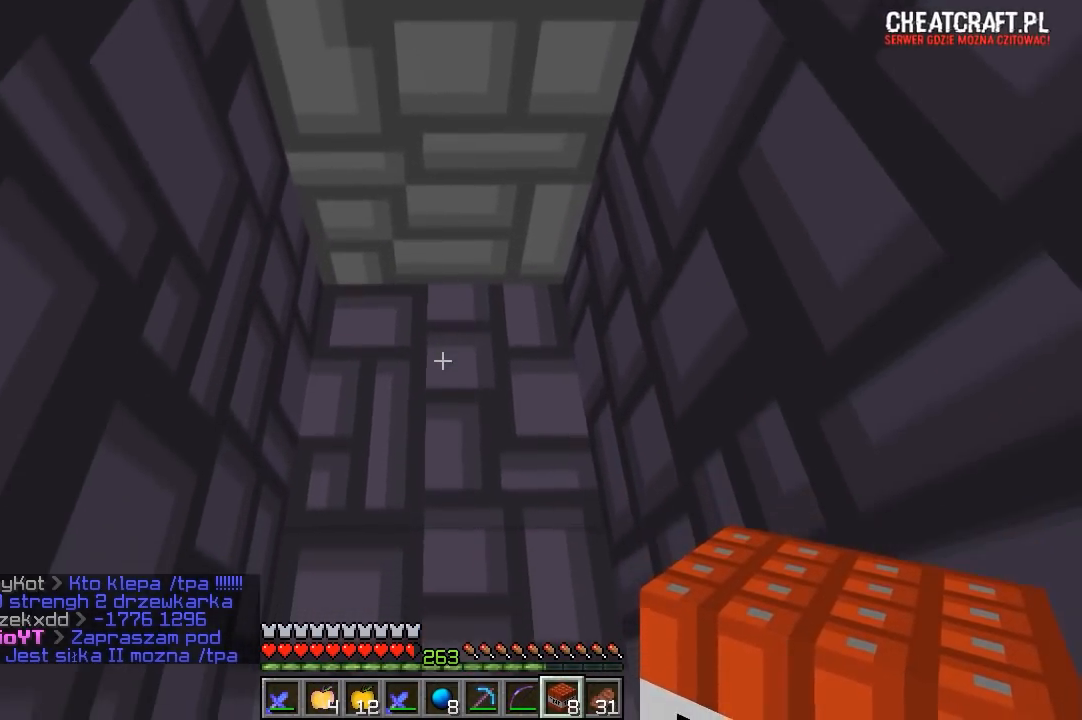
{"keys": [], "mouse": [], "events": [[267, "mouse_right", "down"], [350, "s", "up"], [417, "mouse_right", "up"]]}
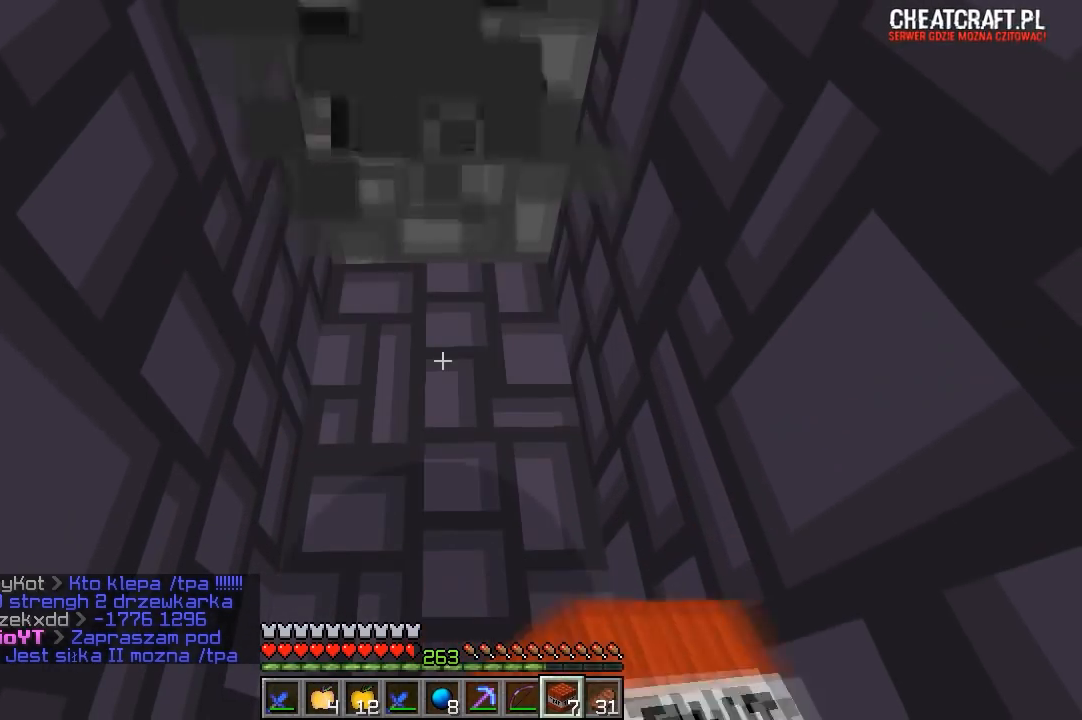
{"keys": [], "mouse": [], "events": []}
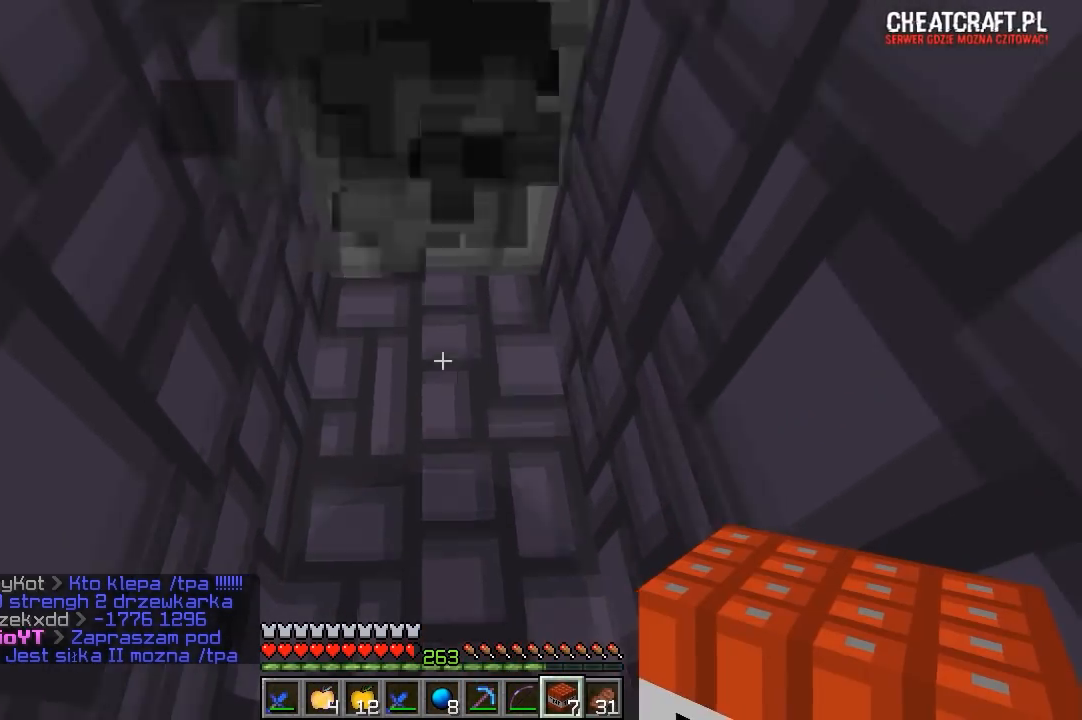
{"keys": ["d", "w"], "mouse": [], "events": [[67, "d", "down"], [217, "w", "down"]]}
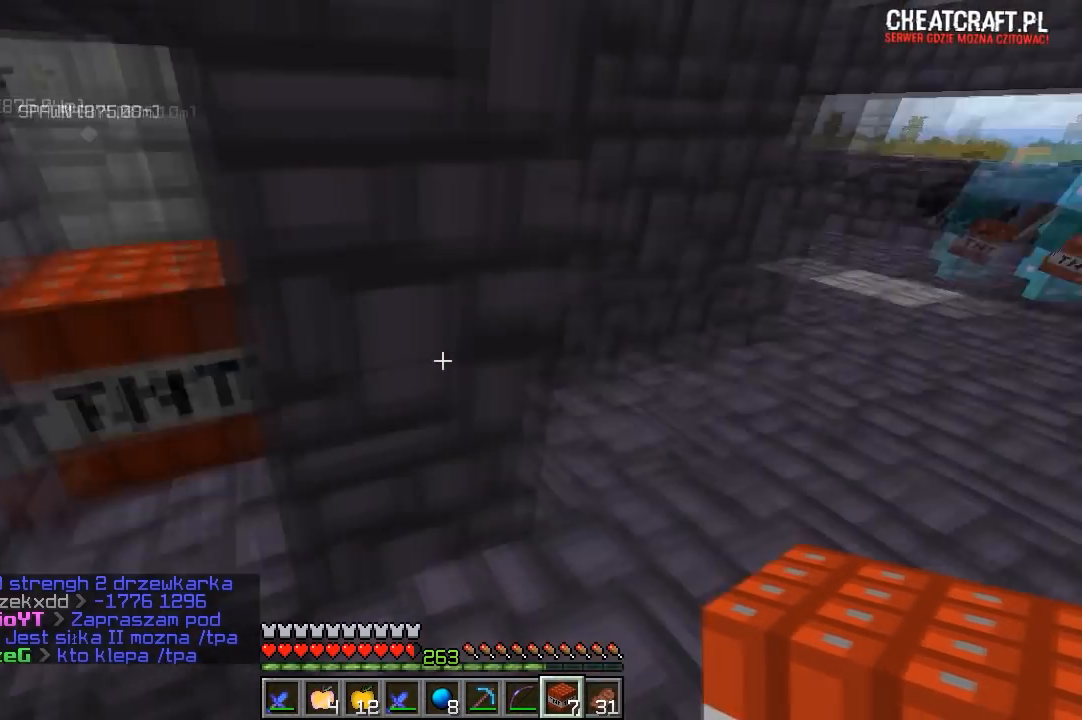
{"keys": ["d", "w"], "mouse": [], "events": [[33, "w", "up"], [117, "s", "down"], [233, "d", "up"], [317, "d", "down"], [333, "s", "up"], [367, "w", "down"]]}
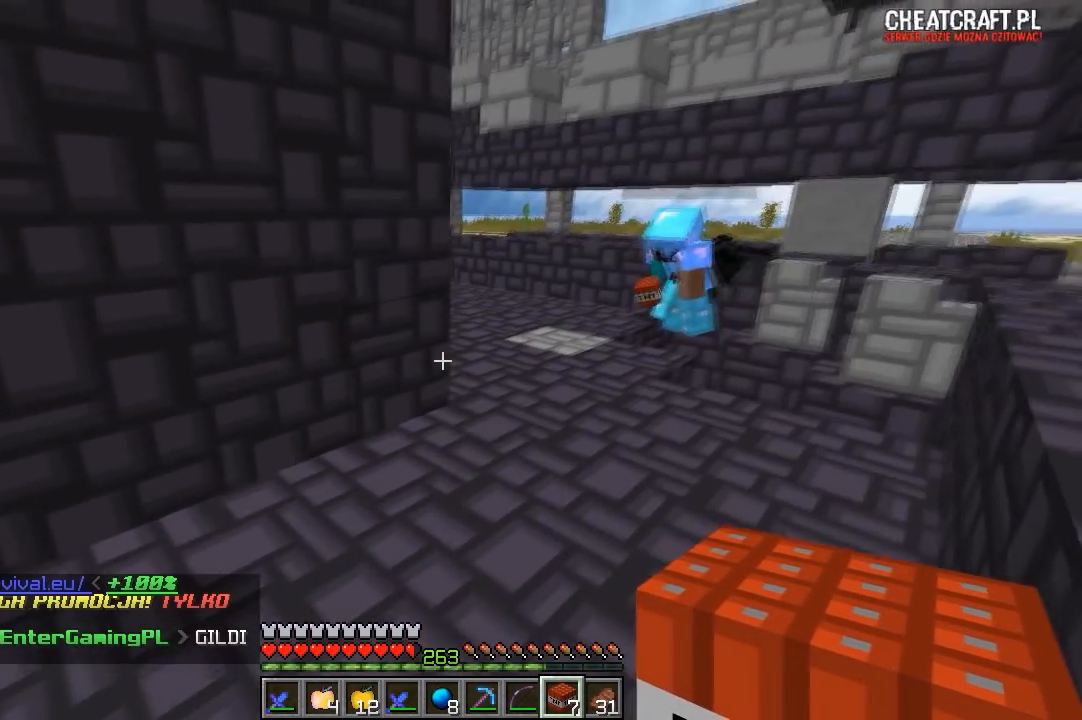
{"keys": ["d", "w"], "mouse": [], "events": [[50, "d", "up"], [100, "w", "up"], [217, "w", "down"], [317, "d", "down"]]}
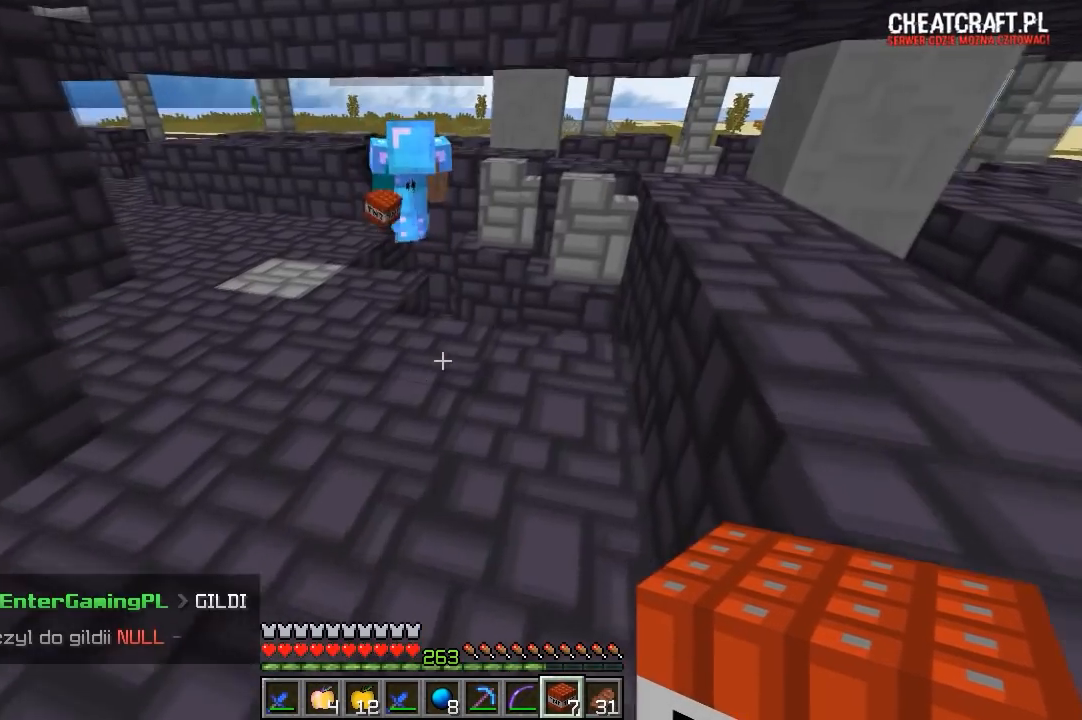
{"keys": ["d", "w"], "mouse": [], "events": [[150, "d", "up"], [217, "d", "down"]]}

========

TASK ITEM. From the first line to the last, write out the data exactly, dropping any pictures.

OUTPUT OF THE TASK.
{"keys": [], "mouse": [], "events": [[267, "mouse_right", "down"], [350, "s", "up"], [417, "mouse_right", "up"]]}
{"keys": [], "mouse": [], "events": []}
{"keys": ["d", "w"], "mouse": [], "events": [[67, "d", "down"], [217, "w", "down"]]}
{"keys": ["d", "w"], "mouse": [], "events": [[33, "w", "up"], [117, "s", "down"], [233, "d", "up"], [317, "d", "down"], [333, "s", "up"], [367, "w", "down"]]}
{"keys": ["d", "w"], "mouse": [], "events": [[50, "d", "up"], [100, "w", "up"], [217, "w", "down"], [317, "d", "down"]]}
{"keys": ["d", "w"], "mouse": [], "events": [[150, "d", "up"], [217, "d", "down"]]}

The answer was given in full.